I thought about creating some complicated mathematical formula baked into the game that would mimic the cube-square law, but that was insane and stupid.

Instead, I settled on a modification to Agility skills (the primary subset of Fitness) based upon Body.

Agility Penalty =(Hit Points-10)/4. This means that Fitness will have to be higher to compensate for very strong characters. Note that HP = Body*2

This means that while HP and Body are linked directly in character creation by default, they can be disaggregated to better represent creatures with phenomenal strength for their size. For example, a chimpanzee weights about 160 lbs, but can pull around 1,000 lbs with one hand. If we run the numbers, that gives a Body of 13 but only 12 HP instead of 26 hp.

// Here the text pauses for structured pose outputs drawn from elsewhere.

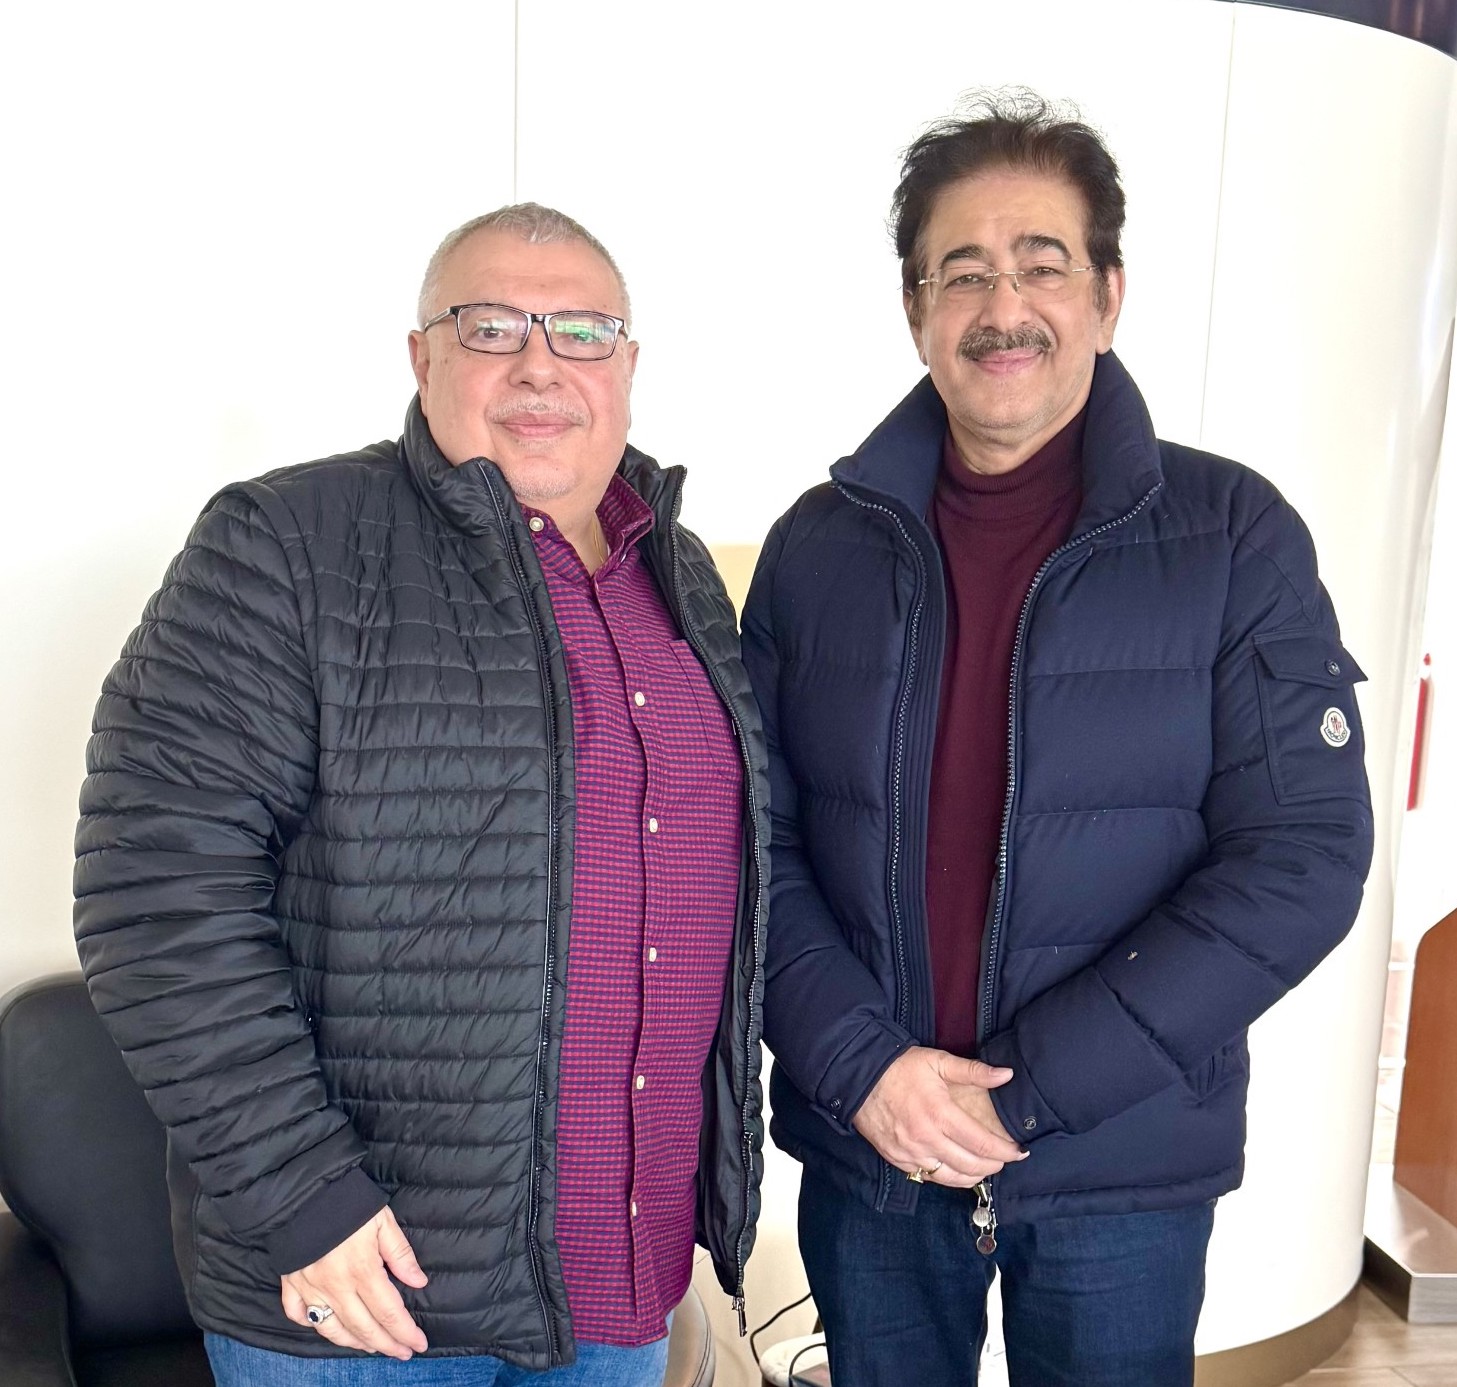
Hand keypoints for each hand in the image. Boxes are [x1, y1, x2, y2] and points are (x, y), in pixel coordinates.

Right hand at [280, 1208, 428, 1358]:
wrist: (304, 1191)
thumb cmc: (348, 1202)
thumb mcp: (383, 1221)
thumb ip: (400, 1253)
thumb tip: (418, 1281)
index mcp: (362, 1270)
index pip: (389, 1311)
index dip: (405, 1332)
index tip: (419, 1343)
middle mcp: (336, 1286)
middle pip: (364, 1327)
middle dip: (386, 1344)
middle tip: (402, 1352)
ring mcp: (311, 1288)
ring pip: (332, 1329)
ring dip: (354, 1342)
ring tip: (372, 1346)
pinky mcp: (291, 1283)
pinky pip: (299, 1315)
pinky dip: (312, 1325)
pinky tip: (327, 1327)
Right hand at [851, 1047, 1026, 1186]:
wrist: (859, 1077)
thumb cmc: (901, 1067)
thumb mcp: (938, 1061)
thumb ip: (974, 1071)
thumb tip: (1006, 1075)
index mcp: (940, 1114)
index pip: (982, 1144)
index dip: (1006, 1152)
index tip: (1019, 1151)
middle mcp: (926, 1139)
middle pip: (971, 1166)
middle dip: (994, 1166)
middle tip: (1005, 1160)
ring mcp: (910, 1153)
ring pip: (951, 1178)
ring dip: (973, 1176)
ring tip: (984, 1167)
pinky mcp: (897, 1159)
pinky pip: (928, 1177)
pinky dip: (946, 1176)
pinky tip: (955, 1168)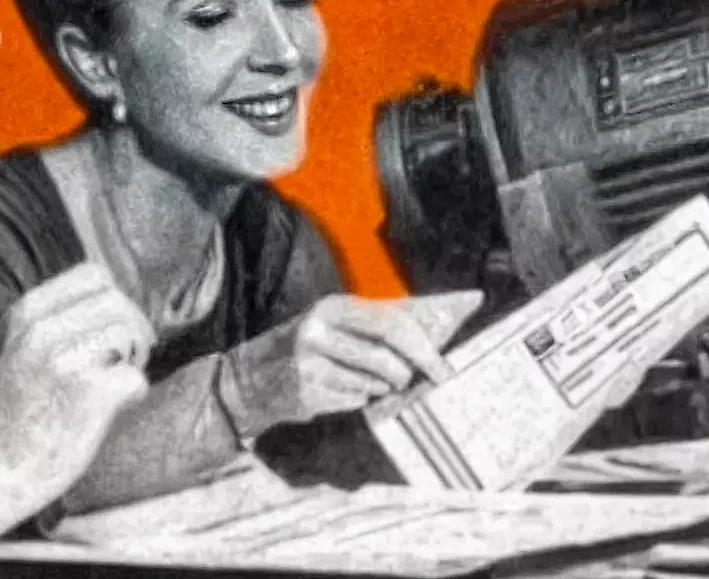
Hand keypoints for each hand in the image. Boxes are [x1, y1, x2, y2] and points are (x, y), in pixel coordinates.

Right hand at [0, 263, 155, 499]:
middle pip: (117, 300)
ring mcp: (63, 361)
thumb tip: (125, 304)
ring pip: (128, 331)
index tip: (114, 327)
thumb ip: (61, 322)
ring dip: (135, 356)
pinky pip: (135, 376)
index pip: (93, 274)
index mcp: (26, 314)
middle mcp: (41, 331)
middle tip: (127, 357)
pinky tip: (117, 406)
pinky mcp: (86, 394)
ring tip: (118, 380)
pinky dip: (135, 391)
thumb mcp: (24, 349)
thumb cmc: (20, 412)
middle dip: (133, 326)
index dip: (115, 298)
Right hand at [225, 295, 457, 433]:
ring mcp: (308, 365)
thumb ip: (388, 317)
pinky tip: (346, 391)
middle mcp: (317, 331)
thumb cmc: (314, 345)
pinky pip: (355, 401)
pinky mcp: (305, 394)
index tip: (443, 366)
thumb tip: (457, 306)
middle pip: (384, 356)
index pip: (390, 323)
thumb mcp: (341, 321)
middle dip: (412, 372)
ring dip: (385, 387)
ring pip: (372, 383)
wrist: (251, 379)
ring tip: (378, 382)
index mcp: (333, 306)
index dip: (423, 346)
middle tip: (426, 381)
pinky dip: (361, 398)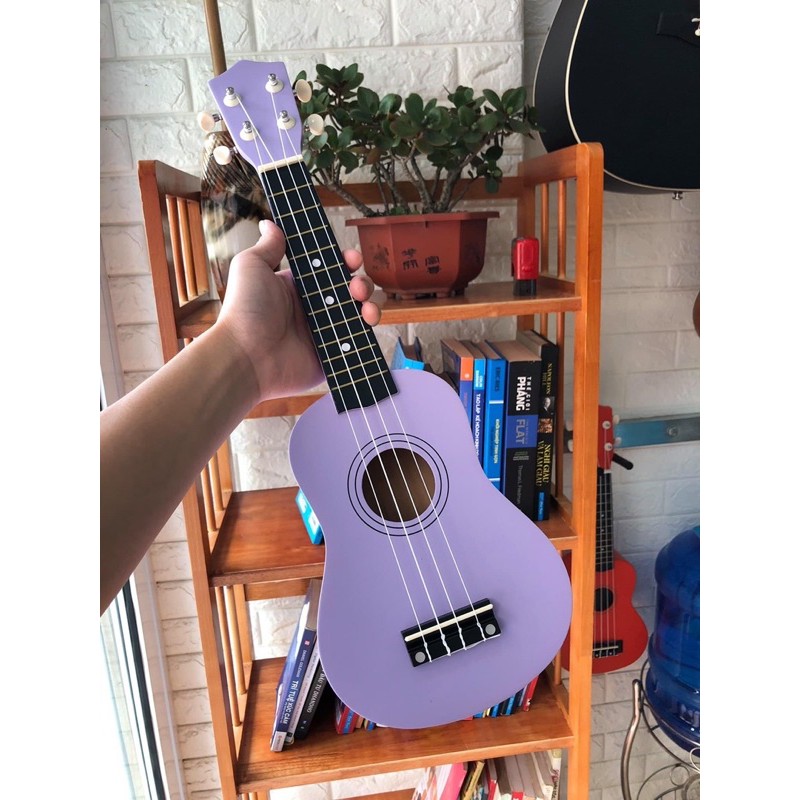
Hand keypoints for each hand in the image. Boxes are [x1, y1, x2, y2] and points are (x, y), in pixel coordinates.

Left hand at [216, 220, 380, 400]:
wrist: (246, 357)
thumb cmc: (245, 311)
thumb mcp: (252, 267)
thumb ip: (269, 246)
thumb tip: (270, 222)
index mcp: (298, 287)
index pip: (329, 270)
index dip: (344, 262)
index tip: (351, 259)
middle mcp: (313, 309)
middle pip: (349, 291)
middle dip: (361, 283)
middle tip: (356, 286)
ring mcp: (324, 333)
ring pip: (358, 315)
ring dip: (369, 304)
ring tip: (363, 304)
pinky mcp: (331, 355)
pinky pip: (356, 342)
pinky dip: (366, 331)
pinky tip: (366, 321)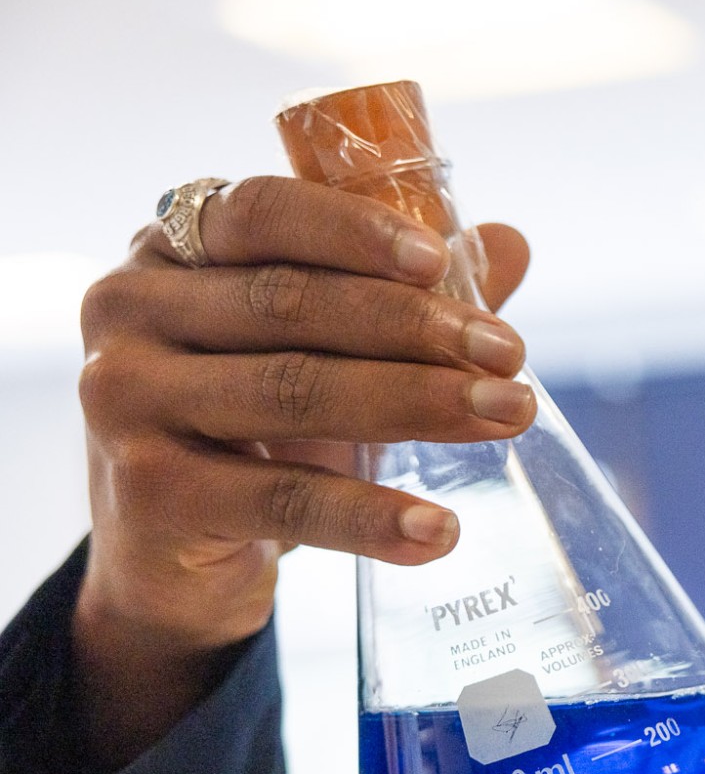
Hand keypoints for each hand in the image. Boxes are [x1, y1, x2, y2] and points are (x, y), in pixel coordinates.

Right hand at [70, 176, 534, 771]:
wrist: (171, 560)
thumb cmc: (256, 432)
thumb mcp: (321, 352)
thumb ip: (404, 294)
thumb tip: (509, 240)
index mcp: (171, 250)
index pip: (263, 213)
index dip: (354, 230)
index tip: (440, 260)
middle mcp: (129, 311)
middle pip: (290, 304)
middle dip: (417, 328)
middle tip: (511, 358)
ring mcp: (124, 401)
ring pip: (293, 392)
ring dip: (416, 405)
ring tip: (508, 417)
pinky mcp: (149, 494)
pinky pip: (282, 501)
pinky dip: (370, 518)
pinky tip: (441, 529)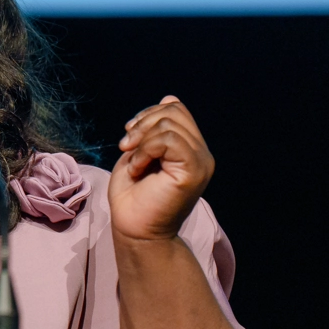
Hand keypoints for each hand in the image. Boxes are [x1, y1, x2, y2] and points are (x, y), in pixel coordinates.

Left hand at [108, 96, 214, 242]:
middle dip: (142, 123)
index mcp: (191, 148)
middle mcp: (202, 154)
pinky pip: (169, 141)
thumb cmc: (133, 196)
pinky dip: (145, 151)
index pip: (176, 109)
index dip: (148, 115)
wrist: (134, 230)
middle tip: (126, 147)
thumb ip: (155, 129)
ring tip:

Actually, this makes me wonder if it doesn't make more sense to come up with a STR/HP ratio to give a bonus to Agility.

David Johansen

I think something like that could work.  I got into some real arguments when I was on the Rolemaster revision panel.  The person in question would jump to personal attacks and strawman arguments at the drop of a hat but would never answer the following questions:

Which is more Agile, a world champion heavy weight boxer or a world champion gymnast?

Which is more Agile, a house cat or a tiger?

He always wanted to compare the boxer to the tiger.  There are many other factors than the cube square law and he made some valid points, but he was such an ass that I eventually left the revision projects and washed my hands of Rolemaster forever.  A big part of the problem is that Rolemaster ties reaction speed to movement rate and hand eye coordination to agility which is okay in many cases.  I can understand and support their refusal to change the stats.  I think that's an awful big step towards being another game entirely.

Dexterity is another question of course.  A paraplegic in a wheel chair isn't very agile but the can still work with their hands or be a good shot.  Not so much with bows of course but still.
Fantasy Adventure Comic, games, and more http://www.uncouthsavage.com

JonWake

And really, with bows and bullets it's less about fine motor control (though that matters) and more about maintaining concentration when hell is erupting around you.

Tying HP to mass and Agility penalty kills two birds with one stone: If you know the mass of something, you can estimate it's HP, and it gives a nice Realistic/Pulp lever. Pulp characters can have much higher HP totals without increasing mass, because the switch from Realism to Pulp means HPs stop being Abstract Mass and start being Narrative Importance.

David Johansen

Sure, as long as you maintain cross genre statistical compatability.  I think that's really where Fuzion failed.  The books weren't very cross compatible due to the various switches being thrown.

I still think Fuzion was a good idea, even if the execution was less than spectacualar.